Aldo Grasso, Corriere della Sera 18/05/2012, 18 maggio 2012
«LE TRE ROSE DI EVA» L’INCONGRUO SI FA POP
Per alcuni spettatori (sospesi tra il palato fine e la chattering classes), guardare «Le tre rose di Eva» è diventato ormai un divertimento, esattamente come tanti anni fa andava di moda, fra certi intellettuali più birichini, leggere ad alta voce i dialoghi dei fotoromanzi per confrontarli con i dialoghi di certi film di Visconti o di Antonioni al fine di sanzionare che i primi erano molto meglio dei secondi (mentre la tv generalista piange, i Franti del web, quegli infami, sorridono). Qui i dialoghi sono del tipo «Sono stanca di uomini che si scusano» o «Crediamo di imprigionare i segreti e invece solo loro che ci tengono prigionieri», perfettamente in linea con il target cui «Le tre rose di Eva», il feuilleton o «prime time soap», soggetto di serie di Michele Abatantuono, Gerardo Fontana e Paolo Girelli, regia di Raffaele Mertes e Vincenzo Verdecchi, intende rivolgersi, per bissare il successo di «Un amore e una vendetta» (Canale 5, mercoledì, ore 21.30).
La fiction è una simpatica gara a chi scrive le battute più incongrue, a chi recita più male, a chi dimostra maggiore lontananza dalla vigna e dalla cantina. Già, perché la storia è ambientata in Toscana, fra pettinatissimi vigneti, e racconta di due famiglie produttrici di vino, separate da un antico odio e da un delitto (ma molti cognomi ricordano paesi delle Langhe: Monforte, Camerana...).
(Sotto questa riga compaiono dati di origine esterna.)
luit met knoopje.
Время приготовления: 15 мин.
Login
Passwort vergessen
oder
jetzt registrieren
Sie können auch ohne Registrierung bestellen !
È la storia dell’amore impossibile (mica tanto) tra Aurora Taviani (Anna Safroncik) e Alessandro Monforte (Roberto Farnesi) con contorno di logge segrete, follie varie, donne malmaritate e uomini invecchiati male che giocano alla P2. Naturalmente c’è l’immancabile triangolo cui partecipa l’Abele della situazione, Edoardo Monforte (Luca Capuano).
Ma poi, tanto, si sa già come andrà a finire: la tv popolare (quanto al proprio contenuto) diventando popolare (quanto al suo successo di audience) diventa popolare (quanto alla sua scrittura e alle sue idee).